● INSTRUCTIONS TO FOLLOW: Please reproduce verbatim the part of the convention debate text between "From all the" and "frame a Constitution.", inclusive.

● PASSAGE GIVEN:
┌──
From all the information I have been able to obtain upon the subject of preceding Constitutional Conventions, and from a study of the ablest jurists upon the subject, I believe that a Constitutional Convention has no right to pass any other ordinance than such as has been committed to it by the people. In this case there is but one ordinance that this Convention can pass, and that is to levy and collect a tax to pay its own expenses. Its next and only other business is to frame a Constitution.

In conclusion, I move that this resolution be referred to the Committee on the Judiciary, and that the Committee on the Whole do now rise and report to the house that they have considered the subject, and recommend that it be referred to the Judiciary Committee.

The motion was agreed to, and the Committee rose. Dr. MACKEY resumed the Chair.

Mr. RUTLAND made the report of the Committee of the Whole, which was adopted.
└──
(Dataset entries)
┌──
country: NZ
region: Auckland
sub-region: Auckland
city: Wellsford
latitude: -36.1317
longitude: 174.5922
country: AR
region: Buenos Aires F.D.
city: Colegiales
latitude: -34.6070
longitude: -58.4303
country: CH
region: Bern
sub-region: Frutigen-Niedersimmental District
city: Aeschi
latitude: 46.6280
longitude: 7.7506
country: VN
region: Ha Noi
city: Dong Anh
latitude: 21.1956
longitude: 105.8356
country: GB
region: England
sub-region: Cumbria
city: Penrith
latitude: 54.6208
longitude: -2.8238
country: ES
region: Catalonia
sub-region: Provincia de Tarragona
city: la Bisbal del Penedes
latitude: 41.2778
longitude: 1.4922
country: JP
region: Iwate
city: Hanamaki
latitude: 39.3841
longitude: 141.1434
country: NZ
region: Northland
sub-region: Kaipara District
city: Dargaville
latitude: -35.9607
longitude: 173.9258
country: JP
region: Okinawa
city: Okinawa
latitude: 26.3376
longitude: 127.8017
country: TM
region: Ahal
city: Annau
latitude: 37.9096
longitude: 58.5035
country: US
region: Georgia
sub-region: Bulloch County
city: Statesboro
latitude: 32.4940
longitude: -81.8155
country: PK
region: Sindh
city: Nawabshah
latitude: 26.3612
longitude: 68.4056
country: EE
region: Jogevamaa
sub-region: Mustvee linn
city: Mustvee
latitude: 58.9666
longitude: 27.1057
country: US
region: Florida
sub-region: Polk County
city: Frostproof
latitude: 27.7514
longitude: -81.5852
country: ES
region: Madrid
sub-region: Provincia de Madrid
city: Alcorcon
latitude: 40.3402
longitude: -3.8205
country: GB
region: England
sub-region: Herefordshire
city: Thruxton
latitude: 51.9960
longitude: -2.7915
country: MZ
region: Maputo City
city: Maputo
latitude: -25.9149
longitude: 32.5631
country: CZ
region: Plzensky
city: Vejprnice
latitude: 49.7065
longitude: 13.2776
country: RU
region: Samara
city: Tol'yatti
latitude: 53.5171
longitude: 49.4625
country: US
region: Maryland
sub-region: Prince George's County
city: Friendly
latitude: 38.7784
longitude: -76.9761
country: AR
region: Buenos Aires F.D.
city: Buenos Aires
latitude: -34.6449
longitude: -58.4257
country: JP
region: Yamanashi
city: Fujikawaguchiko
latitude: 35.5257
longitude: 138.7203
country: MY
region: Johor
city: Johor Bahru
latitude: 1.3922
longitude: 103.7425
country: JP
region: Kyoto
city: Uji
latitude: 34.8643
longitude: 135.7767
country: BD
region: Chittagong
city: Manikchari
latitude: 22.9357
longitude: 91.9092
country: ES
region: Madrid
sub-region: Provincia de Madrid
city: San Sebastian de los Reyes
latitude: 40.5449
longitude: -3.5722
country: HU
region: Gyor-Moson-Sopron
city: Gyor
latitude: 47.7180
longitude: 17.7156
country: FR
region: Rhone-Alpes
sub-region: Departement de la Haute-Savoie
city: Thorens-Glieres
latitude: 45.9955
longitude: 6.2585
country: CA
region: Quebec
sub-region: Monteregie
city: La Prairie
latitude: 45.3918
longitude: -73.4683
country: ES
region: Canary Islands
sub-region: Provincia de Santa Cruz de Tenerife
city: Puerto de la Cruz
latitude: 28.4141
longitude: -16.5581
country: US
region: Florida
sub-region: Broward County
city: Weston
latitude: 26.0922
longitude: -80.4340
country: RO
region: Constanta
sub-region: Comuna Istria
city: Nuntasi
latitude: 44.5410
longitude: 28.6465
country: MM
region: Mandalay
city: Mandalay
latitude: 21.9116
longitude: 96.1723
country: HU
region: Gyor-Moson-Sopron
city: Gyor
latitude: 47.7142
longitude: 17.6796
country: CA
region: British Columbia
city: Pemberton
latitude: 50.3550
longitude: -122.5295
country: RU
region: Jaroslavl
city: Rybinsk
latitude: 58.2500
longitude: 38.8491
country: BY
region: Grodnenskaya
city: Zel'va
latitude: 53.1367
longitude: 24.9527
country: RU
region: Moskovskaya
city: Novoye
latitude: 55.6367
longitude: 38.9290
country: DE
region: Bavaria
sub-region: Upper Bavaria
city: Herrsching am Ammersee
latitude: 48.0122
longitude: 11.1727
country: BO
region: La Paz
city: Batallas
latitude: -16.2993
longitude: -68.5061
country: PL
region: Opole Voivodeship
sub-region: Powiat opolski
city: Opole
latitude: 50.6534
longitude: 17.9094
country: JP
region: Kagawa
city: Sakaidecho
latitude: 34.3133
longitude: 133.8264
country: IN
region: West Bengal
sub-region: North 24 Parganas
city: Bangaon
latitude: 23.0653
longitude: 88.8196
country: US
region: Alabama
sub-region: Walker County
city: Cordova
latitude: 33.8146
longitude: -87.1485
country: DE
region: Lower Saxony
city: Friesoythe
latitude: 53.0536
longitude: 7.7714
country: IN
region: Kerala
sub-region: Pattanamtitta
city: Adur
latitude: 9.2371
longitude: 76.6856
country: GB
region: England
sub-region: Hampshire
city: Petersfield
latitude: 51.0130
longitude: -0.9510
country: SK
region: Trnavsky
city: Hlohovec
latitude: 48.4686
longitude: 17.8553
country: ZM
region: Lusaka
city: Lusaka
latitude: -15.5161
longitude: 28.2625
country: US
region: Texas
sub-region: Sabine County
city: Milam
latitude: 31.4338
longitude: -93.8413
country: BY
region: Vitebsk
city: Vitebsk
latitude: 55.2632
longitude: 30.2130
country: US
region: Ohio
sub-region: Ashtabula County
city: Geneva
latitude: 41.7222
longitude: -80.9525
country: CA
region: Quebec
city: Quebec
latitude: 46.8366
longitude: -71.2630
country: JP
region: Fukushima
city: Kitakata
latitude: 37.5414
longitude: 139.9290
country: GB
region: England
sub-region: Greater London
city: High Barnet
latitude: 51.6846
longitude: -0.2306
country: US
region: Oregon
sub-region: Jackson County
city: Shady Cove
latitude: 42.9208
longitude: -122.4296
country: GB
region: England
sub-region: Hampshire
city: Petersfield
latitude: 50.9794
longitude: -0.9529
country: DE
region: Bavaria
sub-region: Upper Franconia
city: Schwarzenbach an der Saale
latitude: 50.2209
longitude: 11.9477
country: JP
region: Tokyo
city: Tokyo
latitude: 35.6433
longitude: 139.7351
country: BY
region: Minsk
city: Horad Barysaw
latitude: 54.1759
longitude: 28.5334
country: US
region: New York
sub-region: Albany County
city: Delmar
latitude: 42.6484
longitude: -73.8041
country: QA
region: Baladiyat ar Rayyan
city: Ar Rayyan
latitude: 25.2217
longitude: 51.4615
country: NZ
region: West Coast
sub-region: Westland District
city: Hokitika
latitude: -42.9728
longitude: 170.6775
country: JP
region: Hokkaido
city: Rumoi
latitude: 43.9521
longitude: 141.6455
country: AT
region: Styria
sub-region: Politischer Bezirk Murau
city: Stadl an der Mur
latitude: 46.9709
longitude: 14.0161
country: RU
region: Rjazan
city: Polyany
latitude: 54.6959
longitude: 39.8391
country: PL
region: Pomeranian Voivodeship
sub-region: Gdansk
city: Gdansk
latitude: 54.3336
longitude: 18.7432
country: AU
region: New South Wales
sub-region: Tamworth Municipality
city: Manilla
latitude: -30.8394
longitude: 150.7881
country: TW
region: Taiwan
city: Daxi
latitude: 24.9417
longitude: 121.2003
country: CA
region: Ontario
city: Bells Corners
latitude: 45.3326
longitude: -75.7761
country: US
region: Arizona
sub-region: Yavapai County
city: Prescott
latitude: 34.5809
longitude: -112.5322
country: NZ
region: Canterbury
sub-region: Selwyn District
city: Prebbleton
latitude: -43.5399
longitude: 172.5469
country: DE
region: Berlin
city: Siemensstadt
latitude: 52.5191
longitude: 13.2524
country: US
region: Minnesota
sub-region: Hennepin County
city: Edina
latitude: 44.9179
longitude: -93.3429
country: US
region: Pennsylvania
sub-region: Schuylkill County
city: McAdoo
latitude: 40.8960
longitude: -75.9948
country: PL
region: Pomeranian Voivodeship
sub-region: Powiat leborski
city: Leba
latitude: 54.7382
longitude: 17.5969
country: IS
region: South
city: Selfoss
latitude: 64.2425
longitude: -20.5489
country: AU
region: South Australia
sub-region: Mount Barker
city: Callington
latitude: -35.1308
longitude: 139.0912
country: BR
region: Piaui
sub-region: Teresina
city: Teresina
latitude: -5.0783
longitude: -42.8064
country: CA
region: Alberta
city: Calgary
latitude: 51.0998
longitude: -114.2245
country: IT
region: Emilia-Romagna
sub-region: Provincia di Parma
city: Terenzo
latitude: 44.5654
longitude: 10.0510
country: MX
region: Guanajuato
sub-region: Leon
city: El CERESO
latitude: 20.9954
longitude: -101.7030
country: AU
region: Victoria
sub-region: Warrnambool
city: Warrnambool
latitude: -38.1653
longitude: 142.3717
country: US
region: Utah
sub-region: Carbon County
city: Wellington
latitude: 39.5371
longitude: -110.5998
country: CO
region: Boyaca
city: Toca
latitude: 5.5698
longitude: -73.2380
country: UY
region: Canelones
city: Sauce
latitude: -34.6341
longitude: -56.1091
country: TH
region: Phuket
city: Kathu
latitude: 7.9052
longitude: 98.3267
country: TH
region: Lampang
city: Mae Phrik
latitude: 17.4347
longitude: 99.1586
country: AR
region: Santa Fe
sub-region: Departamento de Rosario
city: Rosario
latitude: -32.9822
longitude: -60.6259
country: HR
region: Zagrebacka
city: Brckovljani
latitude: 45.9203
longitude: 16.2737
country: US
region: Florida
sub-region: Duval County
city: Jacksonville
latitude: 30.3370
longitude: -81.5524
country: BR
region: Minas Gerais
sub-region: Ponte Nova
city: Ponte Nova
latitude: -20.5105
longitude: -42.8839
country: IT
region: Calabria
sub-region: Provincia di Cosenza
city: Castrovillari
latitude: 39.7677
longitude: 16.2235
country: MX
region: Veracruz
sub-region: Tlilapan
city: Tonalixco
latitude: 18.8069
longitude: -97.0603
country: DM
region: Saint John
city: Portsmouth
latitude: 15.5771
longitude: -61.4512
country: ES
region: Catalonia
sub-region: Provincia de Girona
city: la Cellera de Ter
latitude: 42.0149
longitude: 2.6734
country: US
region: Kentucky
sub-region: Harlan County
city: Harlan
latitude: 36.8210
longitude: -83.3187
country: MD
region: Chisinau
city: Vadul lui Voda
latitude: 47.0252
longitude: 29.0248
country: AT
└──
● SOLVED EXERCISE:
From all the information I have been able to obtain upon the subject of preceding Constitutional Conventions, and from a study of the ablest jurists upon the subject, I believe that a Constitutional Convention has no right to pass any other ordinance than such as has been committed to it by the people. In this case there is but one ordinance that this Convention can pass, and that is to levy and collect a tax to pay its own expenses. Its next and only other business is to frame a Constitution.